Stoney and Wojo filled in for Jim Rome on the North American syndicated The Jim Rome Show on July 13, 2007.

On January 20, 2009, due to cutbacks at Clear Channel, the Stoney and Wojo Show was discontinued on WDFN "The Fan" in Detroit.

After making appearances on the Drew and Mike Show on WRIF, Wojo joined the evening drive-time show on WXYT-FM on January 23, 2012, accompanied by fellow WDFN alumnus and Fox 2 roundtable partner Jamie Samuelsen for "The Jamie and Wojo Show". On September 6, 2016, Samuelsen moved to mornings, joining Wojo's former co-host Stoney, and leaving Wojo to run the evening show solo. On June 8, 2017, Kyle "Bogey" Bogenschutz joined Wojo's show.

In addition to his own show, Wojo has a weekly segment on Stoney and Jansen called "Wednesdays with Wojo", the title of which parodies the name of fellow Detroit sports columnist and radio personality Mitch Albom's book Tuesdays with Morrie.

Wojo has a running rivalry with fellow Ticket host Mike Valenti. As Valenti is a graduate of Michigan State University, the two play up the intrastate rivalry between MSU and Wojo's alma mater Michigan.
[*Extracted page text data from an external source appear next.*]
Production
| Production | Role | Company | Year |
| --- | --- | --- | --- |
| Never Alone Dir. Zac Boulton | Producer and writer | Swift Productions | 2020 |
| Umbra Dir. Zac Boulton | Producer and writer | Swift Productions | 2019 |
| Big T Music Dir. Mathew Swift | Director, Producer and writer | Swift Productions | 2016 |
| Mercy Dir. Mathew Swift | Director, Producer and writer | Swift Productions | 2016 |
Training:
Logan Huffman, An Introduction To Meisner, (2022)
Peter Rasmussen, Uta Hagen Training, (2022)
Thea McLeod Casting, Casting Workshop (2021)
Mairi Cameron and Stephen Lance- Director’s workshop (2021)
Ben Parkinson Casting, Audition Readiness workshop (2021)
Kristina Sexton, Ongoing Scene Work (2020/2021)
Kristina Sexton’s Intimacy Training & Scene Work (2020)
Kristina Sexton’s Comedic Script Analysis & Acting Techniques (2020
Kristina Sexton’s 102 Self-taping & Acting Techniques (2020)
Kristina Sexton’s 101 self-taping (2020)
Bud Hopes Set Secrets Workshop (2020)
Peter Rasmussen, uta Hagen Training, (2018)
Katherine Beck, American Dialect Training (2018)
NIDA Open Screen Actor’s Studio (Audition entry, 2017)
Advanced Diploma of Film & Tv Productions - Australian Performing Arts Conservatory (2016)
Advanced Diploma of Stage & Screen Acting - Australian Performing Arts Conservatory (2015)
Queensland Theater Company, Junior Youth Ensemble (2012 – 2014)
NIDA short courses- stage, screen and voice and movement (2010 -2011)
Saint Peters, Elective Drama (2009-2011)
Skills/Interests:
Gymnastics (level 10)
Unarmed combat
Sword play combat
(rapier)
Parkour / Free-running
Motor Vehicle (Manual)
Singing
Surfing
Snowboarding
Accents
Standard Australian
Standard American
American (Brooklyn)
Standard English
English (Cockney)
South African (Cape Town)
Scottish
Wojo is a longtime active member of the Detroit Sports Media Association.

==Wojodamus==
Wojnowski also predicts final scores of big Detroit sporting events under the name "Wojodamus" (a play on Nostradamus). One of Wojodamus' first predictions was Arizona State's upset of the top ranked Nebraska Cornhuskers during the 1996 college football season. The loss ended Nebraska's 26 game winning streak. Wojodamus correctly predicted the Detroit Pistons' selection of Tayshaun Prince in the 2002 NBA draft and the Detroit Lions' selection of Mike Williams in the 2005 NFL draft. The Wojodamus legend grew as early as 1999 when he went into an on-air trance and predicted the No. 9 nationally ranked Wisconsin Badgers football team would lose to the unranked Cincinnati Bearcats.
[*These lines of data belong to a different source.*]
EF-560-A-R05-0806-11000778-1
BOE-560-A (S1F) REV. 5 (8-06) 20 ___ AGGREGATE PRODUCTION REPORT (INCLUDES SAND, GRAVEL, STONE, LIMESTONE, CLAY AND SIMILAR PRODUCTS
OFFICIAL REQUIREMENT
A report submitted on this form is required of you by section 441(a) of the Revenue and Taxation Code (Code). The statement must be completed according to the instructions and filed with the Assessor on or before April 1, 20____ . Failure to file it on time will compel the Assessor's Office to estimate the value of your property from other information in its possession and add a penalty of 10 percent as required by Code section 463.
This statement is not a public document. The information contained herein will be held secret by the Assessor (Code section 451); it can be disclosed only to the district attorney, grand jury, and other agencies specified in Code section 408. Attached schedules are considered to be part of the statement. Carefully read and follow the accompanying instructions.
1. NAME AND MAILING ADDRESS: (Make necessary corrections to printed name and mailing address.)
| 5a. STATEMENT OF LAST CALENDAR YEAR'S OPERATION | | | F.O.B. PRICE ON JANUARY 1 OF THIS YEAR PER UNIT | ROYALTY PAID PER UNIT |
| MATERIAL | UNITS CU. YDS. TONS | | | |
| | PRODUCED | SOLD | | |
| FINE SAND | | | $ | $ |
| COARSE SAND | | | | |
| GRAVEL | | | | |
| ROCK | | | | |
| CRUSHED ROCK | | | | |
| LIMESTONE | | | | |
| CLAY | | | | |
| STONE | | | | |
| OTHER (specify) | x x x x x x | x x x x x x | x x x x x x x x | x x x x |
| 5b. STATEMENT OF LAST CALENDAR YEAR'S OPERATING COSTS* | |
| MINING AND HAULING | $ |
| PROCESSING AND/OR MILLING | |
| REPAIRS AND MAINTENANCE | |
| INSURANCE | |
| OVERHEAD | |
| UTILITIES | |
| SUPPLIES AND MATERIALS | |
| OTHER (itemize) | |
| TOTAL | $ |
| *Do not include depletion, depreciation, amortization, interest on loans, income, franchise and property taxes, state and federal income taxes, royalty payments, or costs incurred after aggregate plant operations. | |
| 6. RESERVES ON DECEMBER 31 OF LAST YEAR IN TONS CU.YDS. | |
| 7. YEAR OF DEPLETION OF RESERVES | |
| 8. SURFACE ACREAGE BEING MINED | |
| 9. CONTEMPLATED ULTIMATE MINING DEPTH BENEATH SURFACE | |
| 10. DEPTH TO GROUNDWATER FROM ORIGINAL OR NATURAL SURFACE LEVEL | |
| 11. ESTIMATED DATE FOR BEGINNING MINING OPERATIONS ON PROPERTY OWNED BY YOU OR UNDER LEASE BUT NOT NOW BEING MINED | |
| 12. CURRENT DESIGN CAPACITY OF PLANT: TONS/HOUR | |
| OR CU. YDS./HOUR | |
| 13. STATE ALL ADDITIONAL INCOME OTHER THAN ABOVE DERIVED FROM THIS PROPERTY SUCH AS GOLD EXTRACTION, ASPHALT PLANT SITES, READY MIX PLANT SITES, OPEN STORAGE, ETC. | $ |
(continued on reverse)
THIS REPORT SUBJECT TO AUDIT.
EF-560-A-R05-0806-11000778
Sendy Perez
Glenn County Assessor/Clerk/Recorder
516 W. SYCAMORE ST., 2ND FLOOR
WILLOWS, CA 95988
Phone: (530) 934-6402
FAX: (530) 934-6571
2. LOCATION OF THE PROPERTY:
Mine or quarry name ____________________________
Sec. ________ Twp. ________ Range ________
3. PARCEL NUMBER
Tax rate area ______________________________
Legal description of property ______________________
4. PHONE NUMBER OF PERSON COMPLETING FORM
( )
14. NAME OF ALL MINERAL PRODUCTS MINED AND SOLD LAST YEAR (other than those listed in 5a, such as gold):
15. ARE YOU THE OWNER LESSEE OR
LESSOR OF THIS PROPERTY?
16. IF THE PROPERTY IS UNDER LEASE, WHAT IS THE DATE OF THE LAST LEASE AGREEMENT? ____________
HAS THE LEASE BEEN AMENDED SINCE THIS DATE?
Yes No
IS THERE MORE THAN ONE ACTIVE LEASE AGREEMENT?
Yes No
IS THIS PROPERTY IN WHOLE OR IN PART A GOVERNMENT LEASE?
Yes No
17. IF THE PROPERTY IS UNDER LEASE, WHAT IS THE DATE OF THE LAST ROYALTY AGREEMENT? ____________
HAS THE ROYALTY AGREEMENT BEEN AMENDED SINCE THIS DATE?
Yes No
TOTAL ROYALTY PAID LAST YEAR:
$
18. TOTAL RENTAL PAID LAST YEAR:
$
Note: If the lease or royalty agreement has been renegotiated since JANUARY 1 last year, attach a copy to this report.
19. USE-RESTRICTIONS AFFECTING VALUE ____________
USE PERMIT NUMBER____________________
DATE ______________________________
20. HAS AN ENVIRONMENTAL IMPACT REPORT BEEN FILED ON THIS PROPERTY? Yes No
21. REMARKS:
On April 9, 2008, Wojodamus correctly predicted the 0–7 Detroit Tigers would win their first game of the 2008 Major League Baseball season against the Boston Red Sox. The Tigers won the game 7–2.

On November 17, 2012 – even before the matchups were announced – Wojodamus correctly predicted Alabama would beat Notre Dame 42–14 in the 2013 BCS National Championship Game.